Offering a picture of resilience against a backdrop of international trade tensions, sales at Hermès International climbed 14.7 percent in the second quarter, beating expectations.
The report comes as trade hostilities between the U.S. and China weigh on growth prospects for the global economy, with recent extradition protests in Hong Kong adding to uncertainty. Compagnie Financière Richemont, which owns luxury labels Cartier, Van Cleef & Arpels and Dunhill, last week missed revenue forecasts partly due to the disruptions in Hong Kong.
“Hermès sales were very dynamic,” said the leather goods maker’s chief executive officer Axel Dumas, referring to the entire first half period and flagging the performance as proof of the “craftsmanship” model’s relevance.
Sales for the second quarter at Hermès, famed for its Birkin handbags and silk scarves, totaled 1.67 billion euros, fueled by strong performance in Asia and with an extra lift from currency rates. The revenues were in line with trends of the previous quarter, the company said.
Hermès noted that current operating profitability will likely be slightly below the record level of 34.5 percent that it reached in the first half of the previous year, with exchange rate hedges unfavorably impacting the period.
“All in all, another rock solid quarter for Hermès,” said Rogerio Fujimori, analyst with RBC. The analyst noted margin guidance was “broadly in line” with expectations but, he said, the second-quarter organic sales growth slightly beat expectations.
Luca Solca, analyst with Bernstein, noted the “solid organic growth” was likely already reflected in the share price.
Shares were down 0.4 percent to 641.40 euros on the Paris Stock Exchange in mid-morning trading.
Revenues for the quarter were up 12.3 percent at constant rates, with particularly brisk growth in Asia, up 16.5 percent, dwarfing other regions with sales of 839.9 million euros. The group flagged positive momentum in mainland China, along with double-digit growth in all countries of the region, where there have been recent store openings in Shanghai, Singapore and Thailand.
Hermès is also rolling out its digital platform in the area, with Singapore slated for the end of the year, following Japan in June.
In Europe, revenues rose 7.3 percent at constant rates, reaching 504 million euros, with improving sales in France and store renovations in Amsterdam and Moscow. The firm has been expanding in the Americas, adding a store in New York’s Meatpacking District and renovating its Waikiki boutique.
In terms of activities, Hermès singled out the ready-to-wear and fashion accessories division as performing particularly well, with a 16.9 percent rise at constant rates, to reach 394.4 million euros, while the company’s largest division, leather goods and saddlery, posted 12.2 percent growth to 844.2 million euros.

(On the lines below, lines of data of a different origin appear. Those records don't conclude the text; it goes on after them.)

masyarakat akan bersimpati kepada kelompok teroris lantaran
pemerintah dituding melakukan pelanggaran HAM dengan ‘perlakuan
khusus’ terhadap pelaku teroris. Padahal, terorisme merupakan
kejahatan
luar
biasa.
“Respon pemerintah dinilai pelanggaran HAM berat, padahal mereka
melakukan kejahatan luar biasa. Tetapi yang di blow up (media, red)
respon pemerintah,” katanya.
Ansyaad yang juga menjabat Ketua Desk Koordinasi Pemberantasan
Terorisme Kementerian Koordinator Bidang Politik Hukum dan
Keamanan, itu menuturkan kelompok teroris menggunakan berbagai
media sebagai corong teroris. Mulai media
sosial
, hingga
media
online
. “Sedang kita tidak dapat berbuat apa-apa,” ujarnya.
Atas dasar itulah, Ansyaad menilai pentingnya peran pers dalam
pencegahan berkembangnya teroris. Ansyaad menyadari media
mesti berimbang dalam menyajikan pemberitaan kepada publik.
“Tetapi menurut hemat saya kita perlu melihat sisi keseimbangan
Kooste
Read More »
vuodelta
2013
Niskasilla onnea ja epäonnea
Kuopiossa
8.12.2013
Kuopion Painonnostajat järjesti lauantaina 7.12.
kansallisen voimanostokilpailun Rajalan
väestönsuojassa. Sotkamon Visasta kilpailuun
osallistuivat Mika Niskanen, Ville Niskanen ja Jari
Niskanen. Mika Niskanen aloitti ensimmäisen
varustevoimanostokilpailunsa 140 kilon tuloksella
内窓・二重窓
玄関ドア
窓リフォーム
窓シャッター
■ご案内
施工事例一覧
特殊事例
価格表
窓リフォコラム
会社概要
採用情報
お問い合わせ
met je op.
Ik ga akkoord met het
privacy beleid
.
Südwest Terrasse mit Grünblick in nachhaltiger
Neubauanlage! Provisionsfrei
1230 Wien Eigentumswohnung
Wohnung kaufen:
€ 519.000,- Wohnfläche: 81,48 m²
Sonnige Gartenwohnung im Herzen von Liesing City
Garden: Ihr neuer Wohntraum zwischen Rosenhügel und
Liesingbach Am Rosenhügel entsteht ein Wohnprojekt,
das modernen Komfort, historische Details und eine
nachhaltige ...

Demand remains high for the company’s classic handbags as well as other models like the trim, round-bottomed Mosaïque purse, and soft, rectangular, satchel-like 24/24 bag, said Hermès, noting ongoing production increases, with the June kickoff of works to build the Maroquinerie de Guyenne workshop and plans to open another workshop in Louviers, France, by 2021.
The jewelry and home products business, which includes tableware — a sector that is seeing a revival, spurred on by consumers dressing up their tables for social media — grew 20.8 percent, while silk and textiles was up 5.8 percent. While silk has lagged other divisions lately, the company continues to invest in silk and is adding two new printing lines at its Pierre Bénite site in France’s Rhône region.
The perfumes business, which, along with watches, is one of the few Hermès products that can be bought outside the company’s own store network, clocked 3.5 percent growth, driven by Terre d’Hermès and Un Jardin sur la Lagune. The company pointed to a high comparison base, as last year’s launches over the same time of year included Twilly, a perfume geared to younger consumers.
Hermès said its watches division, which posted 7.6 percent growth, is getting a boost from the Galop d’Hermès watch, a stirrup-shaped watch that comes with colorful leather wristbands and was designed by Ini Archibong, who is best known for his curvy, modern furniture and lighting designs.
The company continues to stick to its outlook for revenue growth in the medium term.